Getting at the data to support your users’ mobile analytics or business-intelligence apps requires new classes of integration tools. Use cases for mobility tools that support analytics-driven applications run the gamut. For example, there’s the field-services engineer who needs to access performance data for a piece of hardware they’ve just installed on a client site; there’s the home healthcare worker who is interested in how her patients are trending or the insurance agent who is concerned with trends in claims data over the last few months. What they all have in common is the need for the actionable insights this technology can deliver.

5. End-user self-service integration

A 2017 Gallup Poll Survey showed that 43 percent of the American workforce works remotely at least part of the week.

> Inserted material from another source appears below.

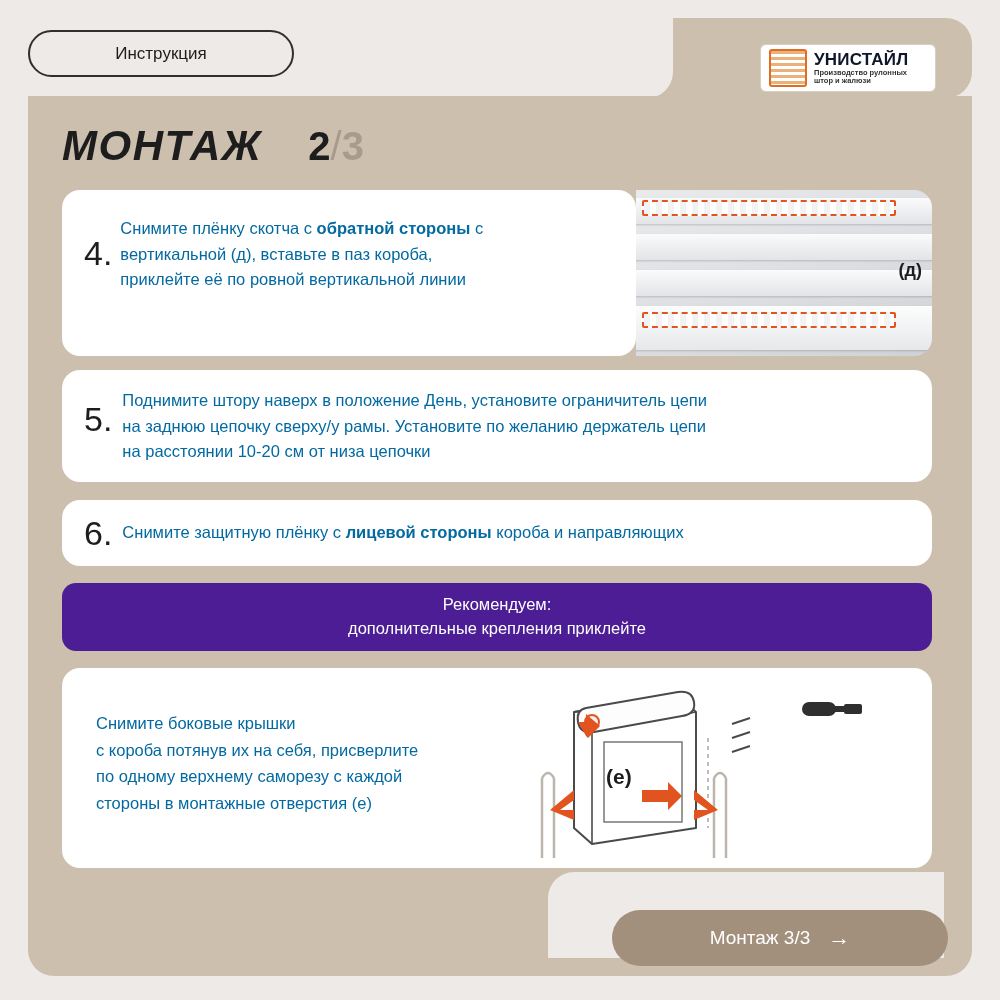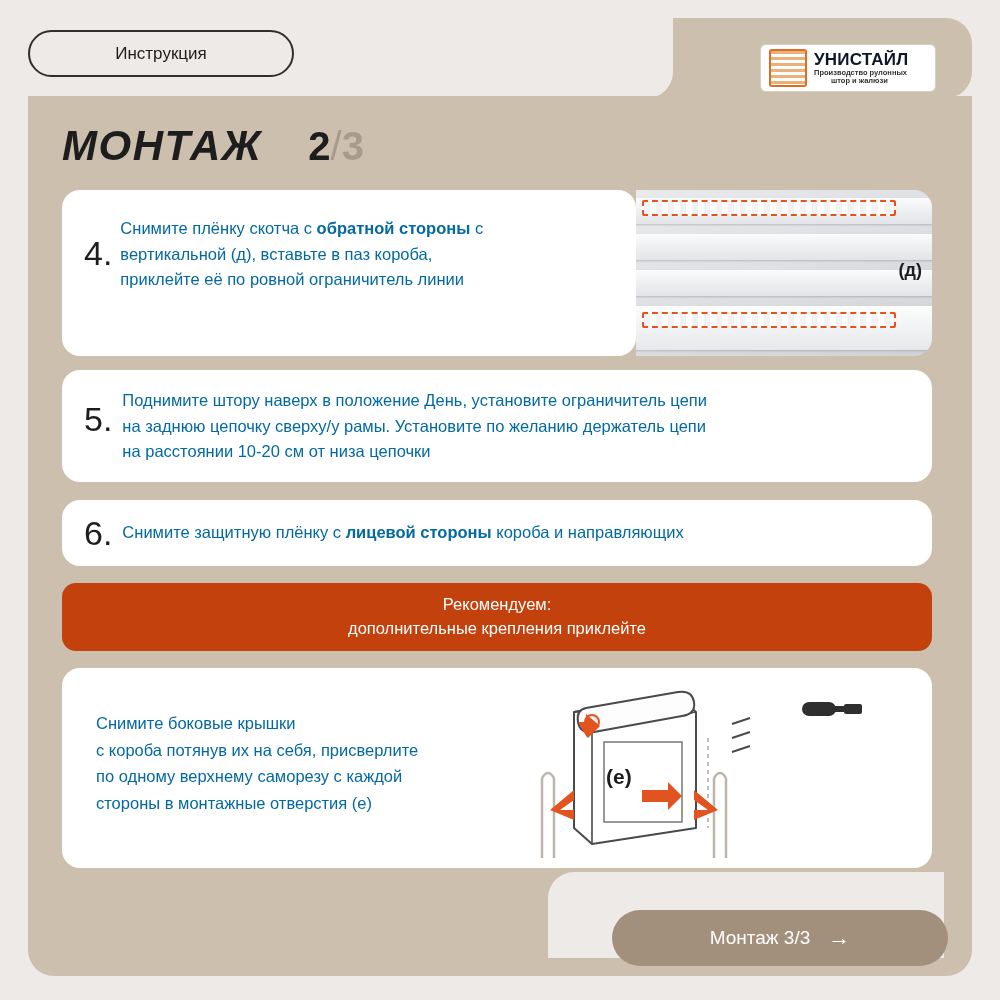"штор и жалюзи" .logo-sub2 { margin-left: 17px -> none }
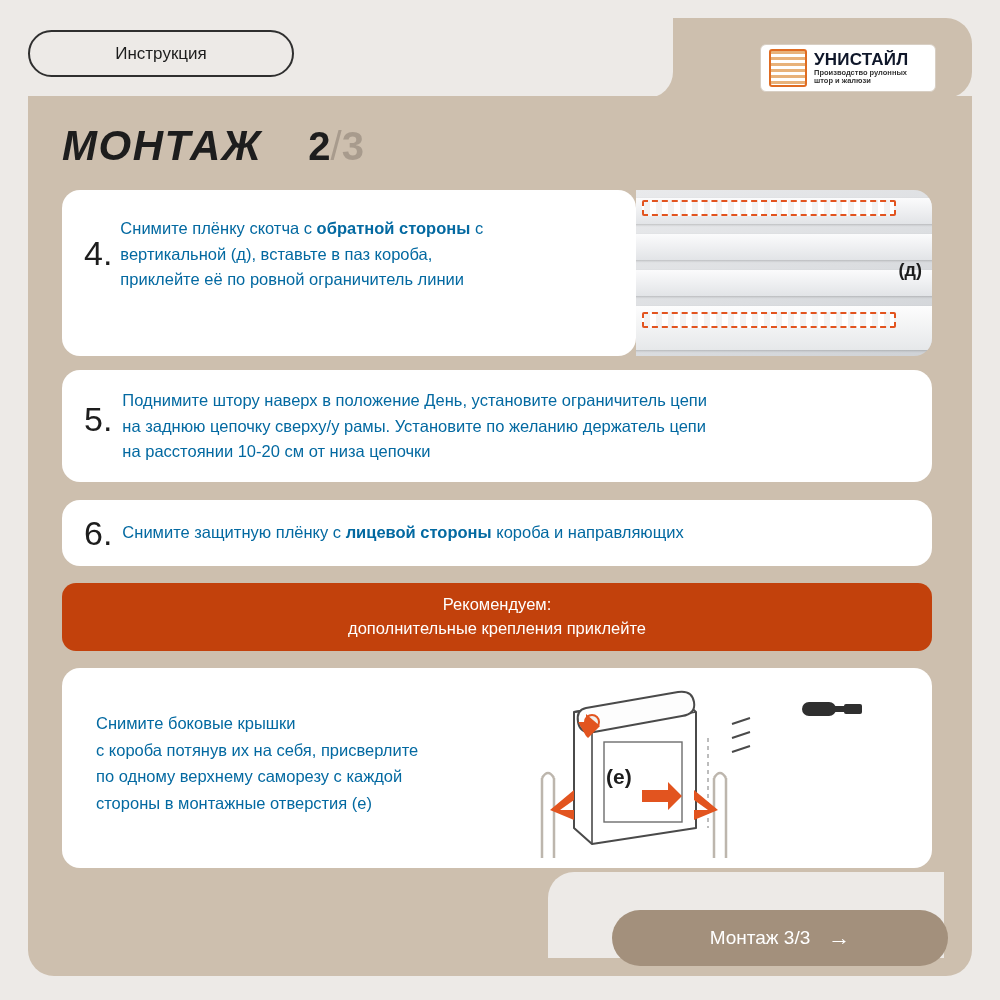"приклейте её по ровной ограничитель" div { text: ограничитель -> вертикальной }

Those numbers are only bound to rise and drive changes to the way users access back-office applications, analytics, user support and other business services.

When you deploy low-code or no-code development tools, you equip your technically literate business with cloud-friendly capabilities it can use to access the back-end data that it needs. You give users the tools to create mobile apps that while not slick, do provide users with the features necessary to get their jobs done. You can then deploy the apps that these citizen developers create in your enterprise app store.

While digital transformation is a journey, mobile development adds a new level of complexity along with cloud migration and mobile enablement. At the same time, your organization will also have to start treating mobile as a primary interface to your back-end system, so plan for changes there as well. Your organization’s overall success will depend on how well you can prepare to meet the five triggers outlined above.